**Given information:**
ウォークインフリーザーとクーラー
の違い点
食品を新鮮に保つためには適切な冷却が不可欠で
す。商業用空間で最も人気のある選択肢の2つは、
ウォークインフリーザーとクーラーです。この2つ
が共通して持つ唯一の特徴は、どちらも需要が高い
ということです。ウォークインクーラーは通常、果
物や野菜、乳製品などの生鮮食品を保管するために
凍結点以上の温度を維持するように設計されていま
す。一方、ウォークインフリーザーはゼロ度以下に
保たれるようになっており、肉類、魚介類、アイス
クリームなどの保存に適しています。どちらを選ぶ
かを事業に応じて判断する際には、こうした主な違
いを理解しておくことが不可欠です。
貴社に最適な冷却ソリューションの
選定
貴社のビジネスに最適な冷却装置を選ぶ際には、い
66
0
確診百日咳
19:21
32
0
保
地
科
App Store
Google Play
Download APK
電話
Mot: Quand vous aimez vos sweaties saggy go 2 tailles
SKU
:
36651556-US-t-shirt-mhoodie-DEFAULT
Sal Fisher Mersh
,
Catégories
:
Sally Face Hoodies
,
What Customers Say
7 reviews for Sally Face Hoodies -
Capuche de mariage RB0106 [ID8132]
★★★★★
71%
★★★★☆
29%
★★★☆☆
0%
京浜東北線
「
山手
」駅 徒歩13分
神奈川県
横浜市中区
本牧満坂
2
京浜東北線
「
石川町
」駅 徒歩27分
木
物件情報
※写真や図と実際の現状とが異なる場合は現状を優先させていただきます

**What the task requires:**
Switch "京浜東北線" to "根岸線" everywhere it appears in the records, and give the lines again with nothing else changed.

**Written solution:**
ウォークインフリーザーとクーラー
の違い点
食品を新鮮に保つためには適切な冷却が不可欠で
す。商業用空間で最も人気のある選択肢の2つは、
ウォークインフリーザーとクーラーです。この2つ
が共通して持つ唯一の特徴は、どちらも需要が高い
ということです。ウォークインクーラーは通常、果
物や野菜、乳製品などの生鮮食品を保管するために
凍結点以上の温度を維持するように設計されていま
す。一方、ウォークインフリーザーはゼロ度以下に
保たれるようになっており、肉類、魚介類、アイス
クリームなどの保存に適しています。どちらを選ぶ
かを事業に応じて判断する際には、こうした主な違
いを理解しておくことが不可欠です。
貴社に最適な冷却ソリューションの
選定
貴社のビジネスに最適な冷却装置を選ぶ際には、い
66
0
確診百日咳
19:21
32
0
保
地
科
App Store
Google Play
Download APK
電話
Mot: Quand vous aimez vos sweaties saggy go 2 tailles
SKU
:
36651556-US-t-shirt-mhoodie-DEFAULT
Sal Fisher Mersh
,
Catégories
:
Sally Face Hoodies
,
What Customers Say
7 reviews for Sally Face Hoodies -
Capuche de mariage RB0106 [ID8132]
★★★★★
71%
★★★★☆
29%
★★★☆☆
0%
根岸線
「
山手
」駅 徒歩13分
神奈川県
横浜市中区
本牧満坂
2
根岸線
「
石川町
」駅 徒歩27分
木
物件情報
※写真や図と実際の現状とが異なる場合は現状を優先させていただきます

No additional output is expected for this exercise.